Creare e non solo insegnare: perché con i bambini non si può essere accademici

Simona, l’insegnante che fa lezione al nano e al suo amichetto, è molto brava. Non solo ama la lingua inglese e sembra molto a suo agio con i bambini così piccoli, ma riesce a costruire dei giochini e degli strumenti utili usando cose semplici e materiali di risulta.

I bastoncini dei lecca lecca, i rotoli di cartone che avvolgono la carta da cucina, scatolini e coperchi, insomma un gran numero di oggetti che ai miei occhi sono soltanto imballaggi, potenzialmente riciclabili nei cassonetti della carta o della plastica, nelle sue mani diventano altro.
E così dalla scatola dei giochi escono un bonghetto (drum) e le bacchette per suonare – un kit coloratissimo e funzionale realizzato in cartone ricoperto di carta crespa colorata –  realistici animaletti plastificati stile comics, delle bacchette magiche con fatina inclusa e fogli plastificati che raffigurano animali e oggetti che il nano adora attaccare (stick) sulle pareti.

House, mouse; whale, snail…i disegni vengono affiancati per assonanza e il nanetto ormai ha preso  l’abitudine di voler attaccare alla parete qualsiasi cosa.

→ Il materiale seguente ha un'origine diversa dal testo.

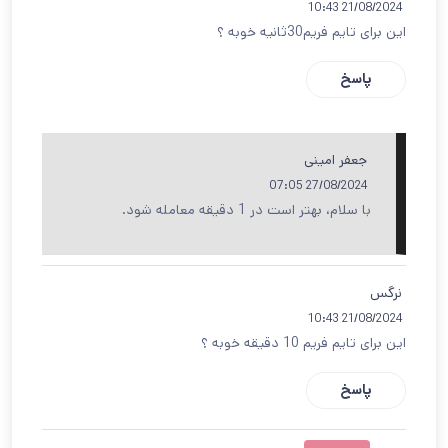
21/08/2024 10:43
این برای تایم فریم30ثانیه خوبه ؟
پاسخ
جعفر امینی
27/08/2024 07:05
با سلام، بهتر است در 1 دقیقه معامله شود.
نرگس
21/08/2024 10:43
این برای تایم فریم 10 دقیقه خوبه ؟
پاسخ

Intanto io sono in fase osservativa nei confronti di qualsiasi materiale di risulta o di scarto: prima di gettarlo via lo guardo attentamente e mi chiedo “potrei costruirci qualcosa?” La mia vena creativa e le mie abilità manuali non sono all’altezza di quelle di Simona ma si fa quel che si può…

Anche durante l’ultima lezione il nano era solo (il clima pazzerello di queste settimane ha messo a  dura prova i nostri piccolini) ma l’ora è praticamente volata: musica, balli, attacca e stacca, e poi gioca con i peluche e con le costruzioni di legno. Il nano le adora e allora le contiamo: one, two, three fino al ten.

Intanto ieri mentre disegnavo per lui la sua immagine preferita, l’arcobaleno, gli ho detto distrattamente: Rainbow e lui ha fatto “einbo“. Ecco la sua prima parolina in inglese.